====== THE DATA ======
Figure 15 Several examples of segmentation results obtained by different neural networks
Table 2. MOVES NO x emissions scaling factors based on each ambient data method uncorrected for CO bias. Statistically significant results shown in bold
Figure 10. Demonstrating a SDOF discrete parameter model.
======
* [PROBLEM DETAILS] Copy task. Give back the whole listing exactly as written.

* [YOUR RESPONSE]
Figure 15 Several examples of segmentation results obtained by different neural networks
Table 2. MOVES NO x emissions scaling factors based on each ambient data method uncorrected for CO bias. Statistically significant results shown in bold
Figure 10. Demonstrating a SDOF discrete parameter model.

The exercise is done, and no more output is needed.